Take Caroline for example. She is passionate about helping people from disadvantaged backgrounds, be it socially, geographically, and physically. Plus, she is also driven when it comes to empowering women. This goes to show that her version of doing business is being a catalyst for society, and not always being about changing the face of business.
The word entrepreneurship itself is a mixed blessing. On the positive side, it connotes a special, innate ability to sense and act on opportunity, combining out-of-the-box thinking with a unique brand of determination to create or bring about something new to the world. On the negative side, entrepreneurship is regarded as a consuming, money-hungry monstrosity. It has replaced words such as tycoon, businessman, or businessperson if you want to be strictly politically correct, magnate, and lately, even the blurry multifaceted nature of the word ‘hustler.’

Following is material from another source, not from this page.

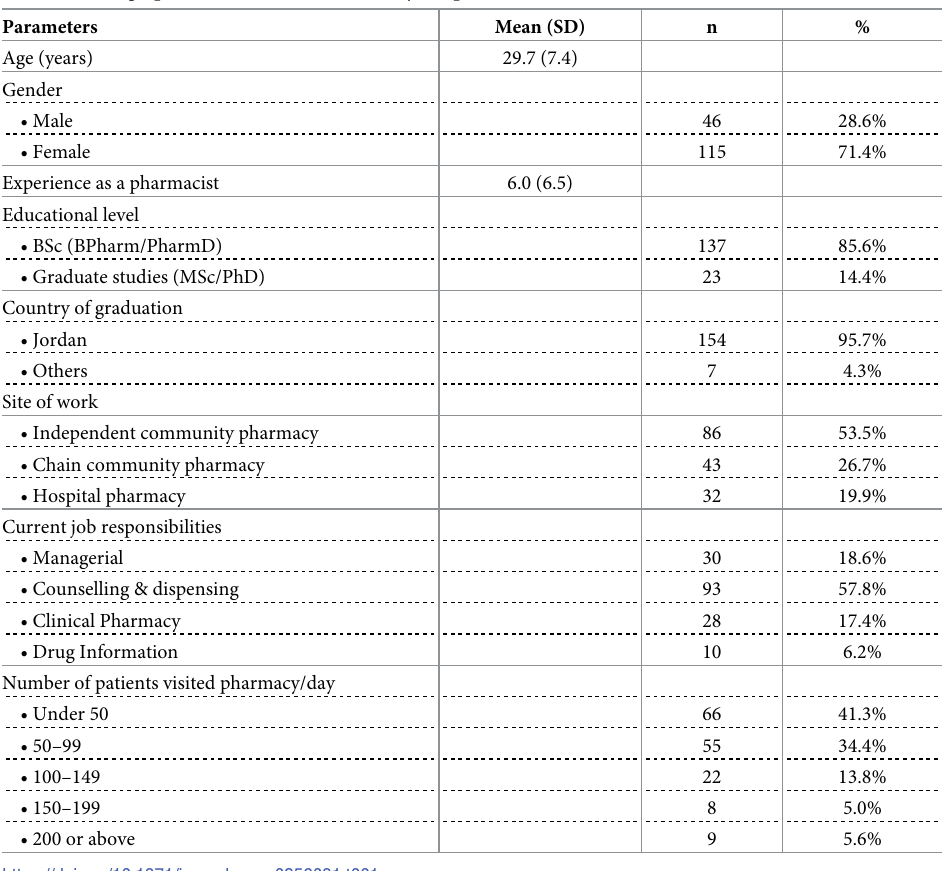
Table 1. Demographic characteristics of the study sample (n =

Interestingly, we don’t call someone who exhibits all of the personal characteristics of an entrepreneur – opportunity sensing, out-of-the-box thinking, and determination – yet who failed miserably in his or her venture an entrepreneur; we call them a business failure. Even someone like Jeff Bezos, the genius behind the Amazon behemoth, is called a serial entrepreneur only after his first success i.e., all prior failures are dubbed the work of a serial entrepreneur only after the occurrence of his first success. Before that, they are easily labelled as dreamers.
Eight months ago, the World Health Organization (WHO) declared COVID-19 a pandemic. The life of every single person around the globe was upended. Since then, governments have struggled to contend not only with a public health crisis but with the economic fallout. Yet there have been rays of hope – often driven by innovative thinkers and doers looking not just to address urgent needs, but to change up entire systems. In other words, social entrepreneurs.

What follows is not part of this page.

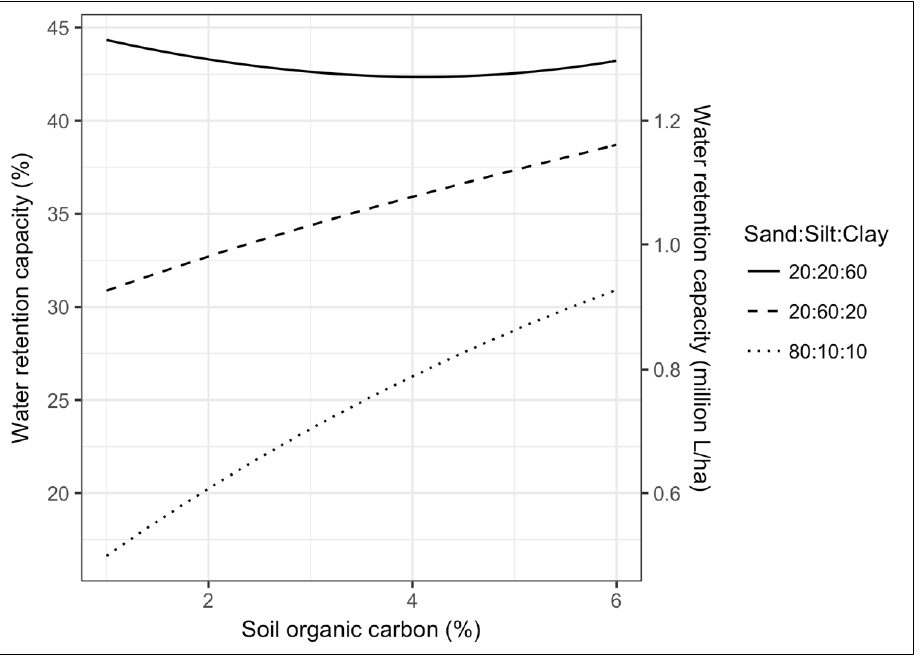
Figure 1: Modelled relationship between soil organic carbon (%) and water retention (%) using the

“COVID-19 has brought us new methods of troubleshooting to see how we can plug in gaps to bridging the divide between us and our clients more effectively.”
Imagineering In The Times Of COVID-19
“COVID-19 has brought us new methods of troubleshooting to see how we can plug in gaps to bridging the divide between us and our clients more effectively.” Explains Caroline, going into detail about how the world needs social entrepreneurs right now. Or rather, how the world needs hyper-practical, disruptive leaders who discard traditional practice to tackle gigantic social problems. COVID-19 is a holistic emergency. Just like climate change, gender inequality, racial injustice, and a whole range of other systemic issues that expose the cracks throughout the foundations of modern society.

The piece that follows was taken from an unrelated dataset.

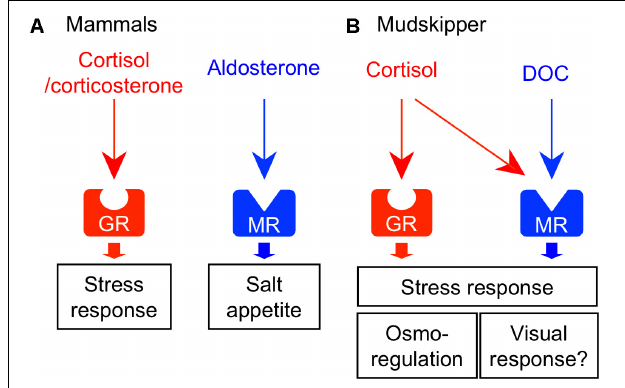
FIGURE 4 | Receptor-ligand interactions of corticosteroids and their central actions. (A) Corticosteroid system in mammals. Glucocorticoid (cortisol/corticosterone) and mineralocorticoid (aldosterone) activate their respective receptors – glucocorticoid receptor (GR) and mineralocorticoid receptor (MR). These corticosteroids act on the various brain regions and regulate homeostatic behaviors such as stress response and salt appetite. (B) Corticosteroid system in mudskippers. Cortisol-GR system mediates both glucocorticoid and mineralocorticoid functions. 11-deoxycorticosterone (DOC) is the preferred ligand for MR. In mudskippers, both MR and GR regulate the amphibious behavior related to a stress response. The aquatic preferences induced by GR and MR signaling may be related to osmoregulation and visual response,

Perhaps as testament to her brilliance and authenticity, this Jasiri, who was also the former COO of Stepwise Africa, announced she had sold her company and was in the same breath appointed Managing Director, Africa of Digital Divide Data aka DDD. When the very first post goes out, someone on Twitter declares Caroline as “very lucky.”
I cannot help but think she would attribute it to being a Jasiri. A leader. Emboldened. Treading the un-beaten path. Basically, an entrepreneur. The impact of social entrepreneurship goes well beyond health and into unemployment, food insecurity, economic disparities, inadequate education systems, and so much more. We stand at the nexus of multiple, colliding crises. We need to invest in converging solutions. Who better to find and implement those solutions than people like Caroline?